#### WORK ORDER:
Rewrite the text of all the data below, changing each occurrence of "Под заказ" to "В наличии" and keeping everything else unchanged. Leave the pictures out of your answer.

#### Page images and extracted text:
::::::::::

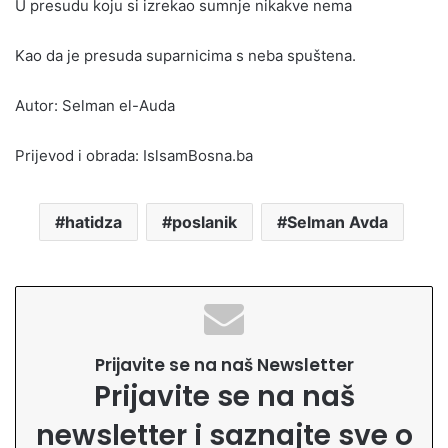
U presudu koju si izrekao sumnje nikakve nema
Kao da je presuda suparnicima s neba spuštena.
Autor: Selman el-Auda
Prijevod i obrada: IslsamBosna.ba
hatidza
poslanik
Selman Avda
Prijavite se na naš Newsletter
Prijavite se na naš
newsletter i saznajte sve o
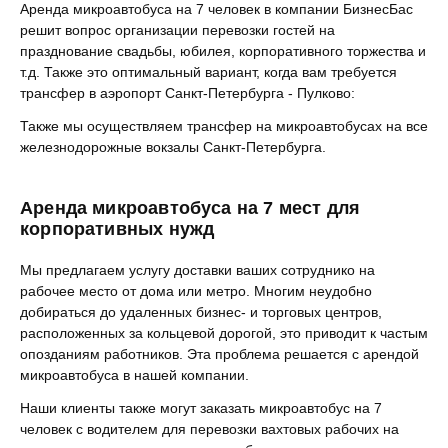
Аренда микроавтобуса на 7 человек в компании БизнесБас
решит вопрос организации перевозки гостей на
празднование свадьбы, юбилея, корпоративного торжества и
т.д. Также это оптимальный вариант, когда вам требуется
трансфер в аэропорт Санкт-Петербурга - Пулково:
Также мы осуществляем трансфер на микроавтобусах на все
железнодорожные вокзалы Санкт-Петербурга.
Аренда микроавтобуса на 7 мест для
корпоративных нужд
Мы предлагаем услугу доставки ваших сотруднико на
рабочее место от дома или метро. Многим неудобно
добираться до удаленных бизнес- и торговых центров,
расположенных за кольцевой дорогой, это приводит к частым
опозданиям работников. Эта проблема решается с арендой
микроавтобуса в нашей компании.
Наши клиенты также могут заказать микроавтобус на 7
человек с водителем для перевозки вахтовых рабочих на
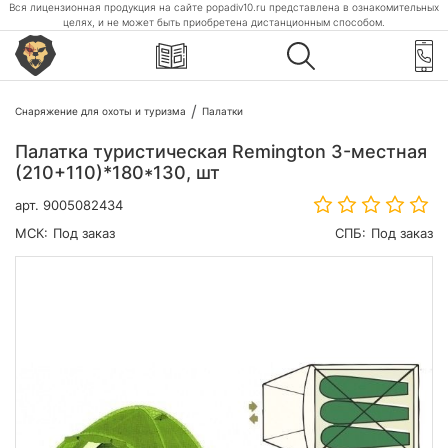
Вся лицензионная продукция на сайте popadiv10.ru представлена в ознакомительных
целях, и не может быть приобретена дистанционным способом.
Снаряжение для охоты и туризма
Палатки
Палатка туристическая Remington 3-местная
(210+110)*180*130, шт
арт.
9005082434
МСК:
Под заказ
СПБ:
Под заказ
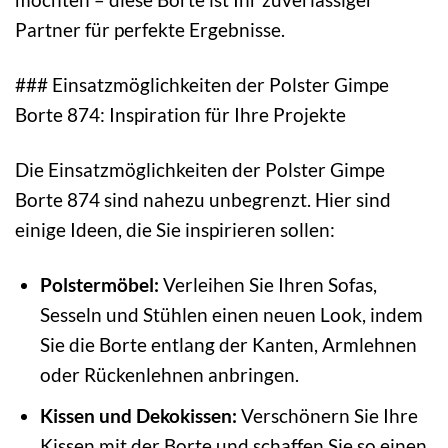
Partner für perfekte Ergebnisse.
### Einsatzmöglichkeiten der Polster Gimpe
Borte 874: Inspiration für Ihre Projekte
Die Einsatzmöglichkeiten der Polster Gimpe
Borte 874 sind nahezu unbegrenzt. Hier sind
einige Ideen, die Sie inspirieren sollen:
Polstermöbel:
Verleihen Sie Ihren Sofas,
Sesseln und Stühlen einen neuen Look, indem
Sie die Borte entlang der Kanten, Armlehnen
oder Rückenlehnen anbringen.
Kissen und Dekokissen:
Verschönern Sie Ihre
Kissen mit der Borte und schaffen Sie so einen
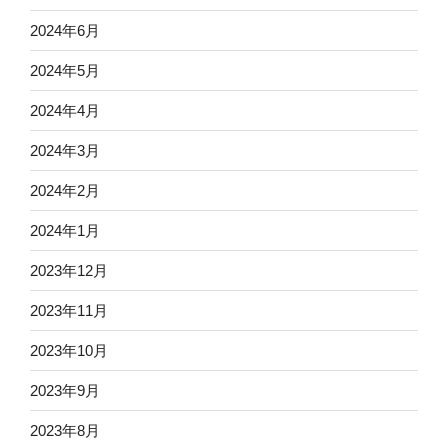
2024年6月
2024年5月
2024年4月
2024年3月
2024年2月
2024年1月
2023年12月
2023年11月
2023年10月
2023年9月
2023年8月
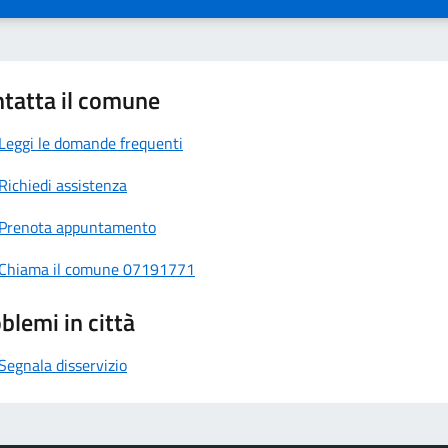
tatta il comune
Leggi le domande frequenti
Richiedi assistenza
Prenota appuntamento
Chiama il comune 07191771
blemi in città
Segnala disservizio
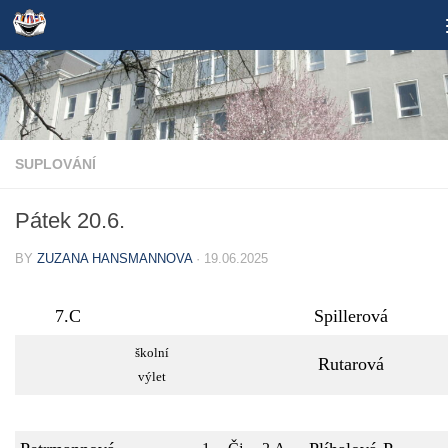
Skip to content
SUPLOVÁNÍ
Pátek 20.6.
BY
ZUZANA HANSMANNOVA
·
19.06.2025
7.C
Spillerová
školní
Rutarová
výlet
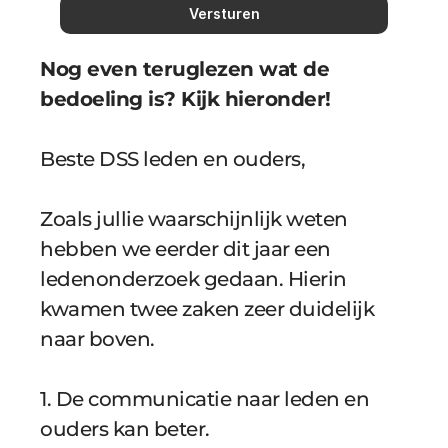
Versturen
Nog even teruglezen wat de 
bedoeling is? Kijk hieronder!
Beste DSS leden en ouders, 
Zoals jullie waarschijnlijk weten 
hebben we eerder dit jaar een 
ledenonderzoek gedaan. Hierin 
kwamen twee zaken zeer duidelijk 
naar boven. 
1. De communicatie naar leden en 
ouders kan beter.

::::::::::

#### RESPONSE TO THIS TASK:
U presudu koju si izrekao sumnje nikakve nema
Kao da je presuda suparnicima s neba spuštena.
Autor: Selman el-Auda
Prijevod i obrada: IslsamBosna.ba
hatidza
poslanik
Selman Avda
Prijavite se na naš Newsletter
Prijavite se na naš
newsletter i saznajte sve o
Аренда микроавтобуса на 7 человек в компании БизнесБас
решит вопрос организации перевозки гостей на
празднование свадьбы, юбилея, корпоративного торжества и
т.д. Также это оптимальный вариант, когда вам требуется
трансфер в аэропорт Санкт-Петербурга - Пулково:
Также мы осуществляем трансфер на микроавтобусах на все
железнодорожные вокзалы Санкт-Петербурга.
Аренда микроавтобуса на 7 мест для
корпоративных нужд
Мы предлагаем услугу доставки ваших сотруднико на
рабочее место от дома или метро. Многим неудобно
добираться до удаленных бизнес- и торговых центров,
расположенных за кольцевой дорогой, это приводит к частым
опозданиям работников. Эта проблема решается с арендой
микроавтобуса в нашей компании.
Наши клиенты также могут заказать микроавтобус на 7
человек с водителем для перевозки вахтовых рабочих на
Вся лицензионная продукция на сайте popadiv10.ru представлена в ознакомительных
целях, и не может быть приобретена дистанционным способом.
Снаряжение для охоты и туризма
Палатки
Палатка туристическая Remington 3-местная
(210+110)*180*130, шт
арт.
9005082434
МСК:
В наличии
СПБ:
В наличии
Partner für perfekte Ergebnisse.
### Einsatzmöglichkeiten der Polster Gimpe
Borte 874: Inspiration für Ihre Projekte
Die Einsatzmöglichkeiten der Polster Gimpe
Borte 874 sind nahezu unbegrenzt. Hier sind
einige Ideen, die Sie inspirieren sollen:
Polstermöbel:
Verleihen Sie Ihren Sofas,
Sesseln und Stühlen einen neuen Look, indem
Sie die Borte entlang der Kanten, Armlehnen
oder Rückenlehnen anbringen.
Kissen und Dekokissen:
Verschönern Sie Ihre
Kissen mit der Borte und schaffen Sie so einen
2024年6月
2024年5月
2024年4月
2024年3月
2024年2月
2024年1月
2023年12月
2023年11月
2023年10月
2023年9月
2023年8月
tatta il comune
Leggi le domande frequenti
Richiedi assistenza
Prenota appuntamento
Chiama il comune 07191771
blemi in città
Segnala disservizio
Skip to content
SUPLOVÁNÍ
Pátek 20.6.
BY
ZUZANA HANSMANNOVA
·
19.06.2025
7.C
Spillerová
školní
Rutarová
výlet
Versturen
Nog even teruglezen wat de 
bedoeling is? Kijk hieronder!
Beste DSS leden en ouders, 
Zoals jullie waarschijnlijk weten 
hebben we eerder dit jaar een 
ledenonderzoek gedaan. Hierin 
kwamen twee zaken zeer duidelijk 
naar boven. 
1. De communicatie naar leden en 
ouders kan beter.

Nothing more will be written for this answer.